Yes. An approximation is close enough, so reduce it to the very simplest possible geometical shapes, don't calculate every single corner and bit. All in all an error margin of +/-10% of the volume is negligible without audible differences.
As a rule of thumb an 8" woofer takes up ~2l, a 12" ~5l.
As a rule of thumb an 8" woofer takes up ~2l, a 12" ~5l.
IME, calculation of volume for drivers, tube and bracing is only necessary with very small enclosures, because a bit of stuffing has the effect of "enlarge" the enclosure.

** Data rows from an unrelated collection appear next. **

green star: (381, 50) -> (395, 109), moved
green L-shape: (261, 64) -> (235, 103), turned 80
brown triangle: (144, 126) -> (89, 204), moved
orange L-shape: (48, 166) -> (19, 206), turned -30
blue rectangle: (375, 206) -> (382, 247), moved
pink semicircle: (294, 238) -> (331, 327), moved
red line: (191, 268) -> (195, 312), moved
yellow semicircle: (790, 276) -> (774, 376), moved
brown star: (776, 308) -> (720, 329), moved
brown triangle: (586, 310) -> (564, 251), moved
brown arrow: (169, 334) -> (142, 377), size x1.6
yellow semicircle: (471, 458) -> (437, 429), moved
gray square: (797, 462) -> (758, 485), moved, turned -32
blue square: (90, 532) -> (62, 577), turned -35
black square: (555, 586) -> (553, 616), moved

For all the vented box I've built, the calculated vent always gave a lower tuning than desired. So an impedance measure is the only method to find and correct the tuning.
Ralf
For all the vented box I've built, the calculated vent always gave a lower tuning than desired. So an impedance measure is the only method to find and correct the tuning.
Ralf
Thank you all for the answer. I will consider these volumes. Though to calculate the volume taken by the speaker is not that easy. do you have any good method?
Here's a link with a suggestion for measuring volume displaced by a speaker.
The Subwoofer DIY Page - Box-Building FAQ
For all the vented box I've built, the calculated vent always gave a lower tuning than desired.
That is not an error in the simulation, that's typically a problem of the port ending near a wall of the enclosure or even a corner, which virtually increases the length of the port. Also - and that is not voodoo - the speed of sound is lowered because of the stuffing, that's what 'makes the box bigger' with damping material. Bigger volume translates into lower tuning, mystery solved. You can either adjust the speed of sound in your simulation program or adjust the volume by a certain % to compensate for that.
So an impedance measure is the only method to find and correct the tuning.
That's simply not true. There is no 'THE' correct tuning, you can vary it by a margin, there's usually even very much room for adjustments, it doesn't have to be the exact calculated frequency. Very extreme, very small speakers/subs can be tricky, that's true but in a lot of cases you get a much better result if you adjust it to your taste and the room. For PA or high-spl use (dB drag etc.) you should verify the maximum excursion and maximum spl/power simulation though.